# [Document passage]
Peer-to-peer and role model methodologies: breaking down barriers between adults’ digital reality and children’s digital reality

The use of the Internet and information and communication technologies by children, as happened at other times in history with other media such as television, is a constant concern for adult society, which on too many occasions can lead to unjustified panic, negatively affecting the well-being of minors as individuals subject to rights. The adult vision and perception of the online risks and opportunities that children can find online differs on too many occasions from their own. Apart from this different perception regarding the digital reality, there is also a lack of knowledge by adults about children´s  digital motivations and preferences. The promotion, through schools, of “peer-to-peer” and “role modelling” methodologies is a strategy that breaks down adult-child barriers, favouring children´s development of digital skills and competences due to the consideration of their own (digital) needs.

As parents and teachers, we try to educate our children in a changing digital environment designed by and for adults, offering them guidance, advice and rules to protect them from any harmful situation that could affect their wellbeing. Mediating the use of the Internet and ICTs, as well as the different devices, is a complex exercise that involves observing, understanding, comprehending and respecting – without judging – the concerns and expectations that our children share online. Only by knowing their digital needs and demands, we will be able to share digital experiences with them on a daily basis, through an open dialogue, offering them guidance adapted to their own digital reality, thus making them effective, autonomous and resilient Internet users.

# [Source material]
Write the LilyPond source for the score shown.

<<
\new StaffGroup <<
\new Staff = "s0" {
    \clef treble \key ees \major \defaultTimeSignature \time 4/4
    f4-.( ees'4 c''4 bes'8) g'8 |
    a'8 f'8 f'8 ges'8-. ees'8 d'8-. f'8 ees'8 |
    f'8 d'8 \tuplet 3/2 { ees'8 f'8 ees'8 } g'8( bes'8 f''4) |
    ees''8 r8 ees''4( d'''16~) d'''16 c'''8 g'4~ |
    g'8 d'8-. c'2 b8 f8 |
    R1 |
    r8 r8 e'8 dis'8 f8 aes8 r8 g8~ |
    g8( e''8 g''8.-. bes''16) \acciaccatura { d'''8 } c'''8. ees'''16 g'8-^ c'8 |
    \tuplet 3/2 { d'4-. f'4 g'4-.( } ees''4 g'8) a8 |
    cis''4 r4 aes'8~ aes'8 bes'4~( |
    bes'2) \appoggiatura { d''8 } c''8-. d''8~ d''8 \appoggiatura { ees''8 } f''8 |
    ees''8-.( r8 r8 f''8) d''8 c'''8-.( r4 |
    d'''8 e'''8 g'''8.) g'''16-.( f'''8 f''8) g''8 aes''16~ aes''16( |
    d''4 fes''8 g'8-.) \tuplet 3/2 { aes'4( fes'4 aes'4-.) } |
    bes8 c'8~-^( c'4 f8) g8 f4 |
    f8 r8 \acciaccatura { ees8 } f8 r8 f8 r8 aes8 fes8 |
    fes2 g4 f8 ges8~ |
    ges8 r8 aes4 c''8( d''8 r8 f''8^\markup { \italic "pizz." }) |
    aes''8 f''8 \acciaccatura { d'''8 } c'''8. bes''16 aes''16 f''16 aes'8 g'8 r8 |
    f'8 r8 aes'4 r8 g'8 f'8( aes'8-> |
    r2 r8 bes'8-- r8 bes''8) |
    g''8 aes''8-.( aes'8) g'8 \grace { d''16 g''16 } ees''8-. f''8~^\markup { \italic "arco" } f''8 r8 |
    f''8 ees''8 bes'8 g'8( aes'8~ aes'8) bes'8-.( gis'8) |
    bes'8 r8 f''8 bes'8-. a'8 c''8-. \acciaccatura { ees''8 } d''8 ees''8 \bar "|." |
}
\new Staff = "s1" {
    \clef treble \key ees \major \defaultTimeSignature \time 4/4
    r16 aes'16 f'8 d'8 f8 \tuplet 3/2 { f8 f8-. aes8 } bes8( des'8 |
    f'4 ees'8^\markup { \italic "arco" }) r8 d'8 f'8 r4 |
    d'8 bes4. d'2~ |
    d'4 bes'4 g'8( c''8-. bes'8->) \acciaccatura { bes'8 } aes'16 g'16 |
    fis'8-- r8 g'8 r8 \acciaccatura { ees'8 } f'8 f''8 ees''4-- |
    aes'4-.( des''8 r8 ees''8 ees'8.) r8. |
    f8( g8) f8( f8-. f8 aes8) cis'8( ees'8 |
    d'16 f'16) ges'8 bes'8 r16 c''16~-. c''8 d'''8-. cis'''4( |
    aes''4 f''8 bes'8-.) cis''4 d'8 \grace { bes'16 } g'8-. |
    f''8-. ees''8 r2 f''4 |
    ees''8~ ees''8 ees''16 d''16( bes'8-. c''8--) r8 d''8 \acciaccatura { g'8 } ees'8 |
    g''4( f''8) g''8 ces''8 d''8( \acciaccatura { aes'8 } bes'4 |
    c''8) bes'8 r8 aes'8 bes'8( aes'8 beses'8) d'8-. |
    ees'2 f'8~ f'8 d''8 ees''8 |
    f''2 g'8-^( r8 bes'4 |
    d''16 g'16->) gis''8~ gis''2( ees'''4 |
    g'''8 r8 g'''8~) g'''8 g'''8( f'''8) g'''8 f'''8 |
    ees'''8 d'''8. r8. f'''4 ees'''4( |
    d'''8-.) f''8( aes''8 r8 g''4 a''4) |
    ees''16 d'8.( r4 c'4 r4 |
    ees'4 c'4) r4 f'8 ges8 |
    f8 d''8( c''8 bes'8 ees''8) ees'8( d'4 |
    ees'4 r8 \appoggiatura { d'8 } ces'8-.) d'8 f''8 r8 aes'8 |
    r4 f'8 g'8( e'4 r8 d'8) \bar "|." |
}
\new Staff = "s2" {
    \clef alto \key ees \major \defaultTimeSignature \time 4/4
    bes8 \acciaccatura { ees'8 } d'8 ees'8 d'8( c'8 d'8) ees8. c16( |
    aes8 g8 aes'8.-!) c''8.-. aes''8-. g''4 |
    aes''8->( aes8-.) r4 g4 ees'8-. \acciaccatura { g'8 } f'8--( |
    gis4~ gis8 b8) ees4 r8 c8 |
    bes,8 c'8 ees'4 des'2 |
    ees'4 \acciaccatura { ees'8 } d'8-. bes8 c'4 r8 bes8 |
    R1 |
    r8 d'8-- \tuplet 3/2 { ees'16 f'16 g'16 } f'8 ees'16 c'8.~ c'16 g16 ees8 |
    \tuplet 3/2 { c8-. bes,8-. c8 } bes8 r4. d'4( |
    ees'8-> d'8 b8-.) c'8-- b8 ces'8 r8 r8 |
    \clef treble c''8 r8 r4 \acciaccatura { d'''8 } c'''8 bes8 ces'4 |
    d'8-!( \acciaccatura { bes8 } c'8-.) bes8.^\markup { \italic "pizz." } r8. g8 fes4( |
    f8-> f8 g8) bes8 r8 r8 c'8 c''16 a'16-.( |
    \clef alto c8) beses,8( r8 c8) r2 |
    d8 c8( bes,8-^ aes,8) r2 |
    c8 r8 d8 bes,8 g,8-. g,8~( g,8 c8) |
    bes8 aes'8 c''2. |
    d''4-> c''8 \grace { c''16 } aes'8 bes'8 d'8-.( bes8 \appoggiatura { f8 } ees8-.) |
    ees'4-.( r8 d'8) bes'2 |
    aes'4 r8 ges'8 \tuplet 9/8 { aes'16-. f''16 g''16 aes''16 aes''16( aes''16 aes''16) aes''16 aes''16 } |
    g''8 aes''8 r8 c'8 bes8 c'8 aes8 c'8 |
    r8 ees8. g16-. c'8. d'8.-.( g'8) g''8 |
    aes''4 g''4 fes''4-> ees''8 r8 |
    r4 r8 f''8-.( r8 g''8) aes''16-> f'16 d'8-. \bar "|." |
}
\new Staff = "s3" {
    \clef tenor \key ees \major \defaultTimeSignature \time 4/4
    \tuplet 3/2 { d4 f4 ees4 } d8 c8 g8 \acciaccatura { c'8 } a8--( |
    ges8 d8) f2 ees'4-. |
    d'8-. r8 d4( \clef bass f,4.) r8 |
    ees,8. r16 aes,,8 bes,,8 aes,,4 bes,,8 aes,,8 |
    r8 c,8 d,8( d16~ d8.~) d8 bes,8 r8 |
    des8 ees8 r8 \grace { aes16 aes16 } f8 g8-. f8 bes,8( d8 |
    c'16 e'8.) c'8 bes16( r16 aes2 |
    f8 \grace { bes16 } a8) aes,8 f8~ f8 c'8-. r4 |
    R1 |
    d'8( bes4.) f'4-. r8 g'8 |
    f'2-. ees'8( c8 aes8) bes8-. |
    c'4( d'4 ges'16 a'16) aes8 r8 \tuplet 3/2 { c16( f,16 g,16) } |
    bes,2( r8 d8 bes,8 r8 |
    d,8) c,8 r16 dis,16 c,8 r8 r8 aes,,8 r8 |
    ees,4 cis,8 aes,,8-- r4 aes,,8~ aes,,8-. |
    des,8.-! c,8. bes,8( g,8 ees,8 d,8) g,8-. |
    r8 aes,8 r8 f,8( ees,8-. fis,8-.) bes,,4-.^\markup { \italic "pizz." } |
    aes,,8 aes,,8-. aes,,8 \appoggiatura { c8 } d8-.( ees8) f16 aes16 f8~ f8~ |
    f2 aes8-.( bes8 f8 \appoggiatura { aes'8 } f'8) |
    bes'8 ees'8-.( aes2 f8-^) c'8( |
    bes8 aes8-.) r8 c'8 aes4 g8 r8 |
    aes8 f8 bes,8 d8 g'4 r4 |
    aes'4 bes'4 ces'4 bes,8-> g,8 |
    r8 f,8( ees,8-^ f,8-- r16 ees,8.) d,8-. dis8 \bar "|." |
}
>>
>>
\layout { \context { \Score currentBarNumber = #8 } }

# [Prompt 1]
Translate this sentence from the passage on peer-to-peer methodologies into Spanish: "The adult vision and perception of the online risks and opportunities that children can find online differs on too many occasions from their own."
# [Prompt 2]
In the passage on peer-to-peer methodologies, through what are the "peer-to-peer" and "role modelling" methodologies to be promoted?
# [Prompt 3]
Continue the passage on peer-to-peer methodologies from its last sentence.
The material that comes after the passage on peer-to-peer methodologies is a separate set of records.

# [Result 1]
La visión y la percepción adultas de los riesgos y oportunidades en línea que los niños pueden encontrar en internet difieren, en demasiadas ocasiones, de las suyas propias.

# [Result 2]
Through schools.

# [Result 3]
Evidence shows that children improve their digital skills and competences through participatory methods of intervention – promoted, above all, from and through the school – where children become the protagonists of their own actions, assuming responsibilities for their online actions and acting, consequently, as a mediating model for their peers.This methodological approach, has been successfully tested and implemented in Spain by PantallasAmigas, since 2010, through the Cibermanagers project. As expressed by some of its initial protagonists, after a decade of socio-technological advances, the digital reality of children is different, perhaps more complex, but their digital demands – accompanied by their fears, perceptions of the risks and opportunities that the Internet offers them – have not changed that much.

We must bear in mind that when children encounter a problem online, their main source of advice is their peers. In contrast, parents, and especially teachers, are not the first option for them.  The success of the peer-to-peer approach lies precisely in the open exchange of digital experiences between like-minded peers, who – through their digital competences – are able to solve problems on their own. The adult, in this case the teacher, is in charge of bringing these mediators together and acts as a mere observer and guide, but without interrupting their creative and developmental processes related to the use of digital media.

Many efforts are being made by the European Commission, national and regional governments, administrations, industry agents, initiatives and organisations for the protection of minors, as well as by different research bodies, to promote this type of methodologies through different actions. One of the most recent examples is the European ENDING project within the Erasmus + Programme, which, based on successful examples of (digital) peer-to-peer learning in Germany, such as the Student Media Mentor Programme or Digital Heroes, is implementing the peer-to-peer methodology in six European schools (three schools in Spain and three in Portugal) with the aim of promoting critical thinking and the positive use of the Internet and ICT to avoid early school leaving.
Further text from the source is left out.